# [What the task asks]
Report every line below that holds the word "format".

BEGIN Available data

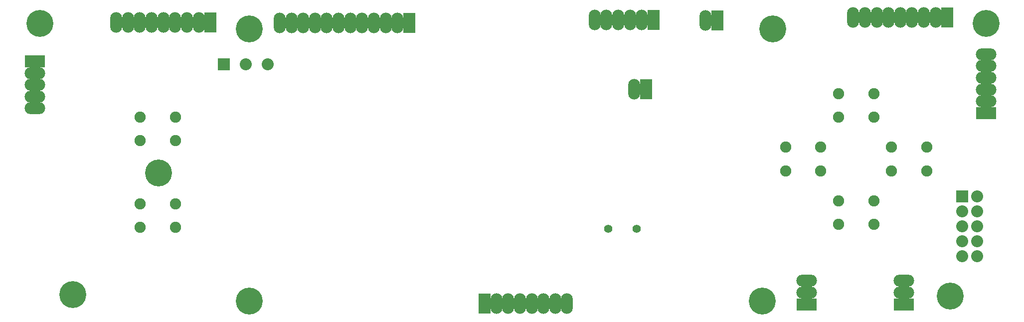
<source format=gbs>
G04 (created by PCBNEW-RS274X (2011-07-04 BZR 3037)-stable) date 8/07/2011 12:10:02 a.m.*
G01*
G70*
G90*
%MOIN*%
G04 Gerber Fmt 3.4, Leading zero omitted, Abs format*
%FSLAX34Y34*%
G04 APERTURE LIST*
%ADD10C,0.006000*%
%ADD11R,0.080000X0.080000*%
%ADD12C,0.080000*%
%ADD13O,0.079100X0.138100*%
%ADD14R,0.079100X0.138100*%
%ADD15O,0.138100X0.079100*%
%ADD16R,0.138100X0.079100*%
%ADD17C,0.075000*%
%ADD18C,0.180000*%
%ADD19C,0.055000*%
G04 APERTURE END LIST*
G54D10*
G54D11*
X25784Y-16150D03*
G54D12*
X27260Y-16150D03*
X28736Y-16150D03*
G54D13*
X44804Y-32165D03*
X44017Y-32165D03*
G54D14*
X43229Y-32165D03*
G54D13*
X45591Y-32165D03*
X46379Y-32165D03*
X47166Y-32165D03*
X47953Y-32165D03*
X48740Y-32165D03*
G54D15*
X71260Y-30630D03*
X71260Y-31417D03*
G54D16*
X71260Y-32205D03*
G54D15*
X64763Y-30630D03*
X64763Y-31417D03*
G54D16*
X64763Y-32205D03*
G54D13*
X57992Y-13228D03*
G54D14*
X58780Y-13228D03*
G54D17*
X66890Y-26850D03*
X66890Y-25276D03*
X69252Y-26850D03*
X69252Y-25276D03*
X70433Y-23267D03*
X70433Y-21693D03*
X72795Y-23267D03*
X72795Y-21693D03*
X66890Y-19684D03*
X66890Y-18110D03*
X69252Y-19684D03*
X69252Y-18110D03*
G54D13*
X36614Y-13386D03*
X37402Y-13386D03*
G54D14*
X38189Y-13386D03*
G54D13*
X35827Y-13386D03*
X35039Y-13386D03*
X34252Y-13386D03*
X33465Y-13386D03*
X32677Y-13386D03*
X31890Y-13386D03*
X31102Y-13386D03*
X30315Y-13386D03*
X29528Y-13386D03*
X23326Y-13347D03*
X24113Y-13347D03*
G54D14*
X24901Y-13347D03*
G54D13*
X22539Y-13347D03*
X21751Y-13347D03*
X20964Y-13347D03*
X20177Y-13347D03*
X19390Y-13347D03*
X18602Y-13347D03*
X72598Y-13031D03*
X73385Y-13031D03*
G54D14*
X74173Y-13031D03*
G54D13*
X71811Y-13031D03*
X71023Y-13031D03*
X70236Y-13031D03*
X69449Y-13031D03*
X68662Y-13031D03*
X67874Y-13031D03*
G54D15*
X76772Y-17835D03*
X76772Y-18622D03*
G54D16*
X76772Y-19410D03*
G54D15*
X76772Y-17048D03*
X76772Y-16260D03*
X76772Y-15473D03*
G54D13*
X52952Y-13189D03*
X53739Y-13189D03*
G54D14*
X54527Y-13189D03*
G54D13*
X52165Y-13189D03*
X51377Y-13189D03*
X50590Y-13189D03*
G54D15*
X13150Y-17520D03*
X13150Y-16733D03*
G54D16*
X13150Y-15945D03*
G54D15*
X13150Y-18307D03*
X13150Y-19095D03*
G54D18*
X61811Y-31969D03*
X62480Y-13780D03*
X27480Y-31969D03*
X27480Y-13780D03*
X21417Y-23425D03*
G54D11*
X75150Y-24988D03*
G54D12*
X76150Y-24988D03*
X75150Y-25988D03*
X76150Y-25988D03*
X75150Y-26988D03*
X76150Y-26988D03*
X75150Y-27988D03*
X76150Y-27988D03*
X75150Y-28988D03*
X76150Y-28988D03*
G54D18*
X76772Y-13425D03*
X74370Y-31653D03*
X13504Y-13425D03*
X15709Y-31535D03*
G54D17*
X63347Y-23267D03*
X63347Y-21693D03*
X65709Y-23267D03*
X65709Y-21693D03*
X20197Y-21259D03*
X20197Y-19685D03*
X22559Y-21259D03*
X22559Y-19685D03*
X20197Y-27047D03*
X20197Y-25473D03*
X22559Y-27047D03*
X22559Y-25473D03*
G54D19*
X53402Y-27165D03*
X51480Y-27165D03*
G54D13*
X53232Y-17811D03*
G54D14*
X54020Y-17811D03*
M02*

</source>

END Available data

# [Response box]
<source format=gbs>
G04 Gerber Fmt 3.4, Leading zero omitted, Abs format*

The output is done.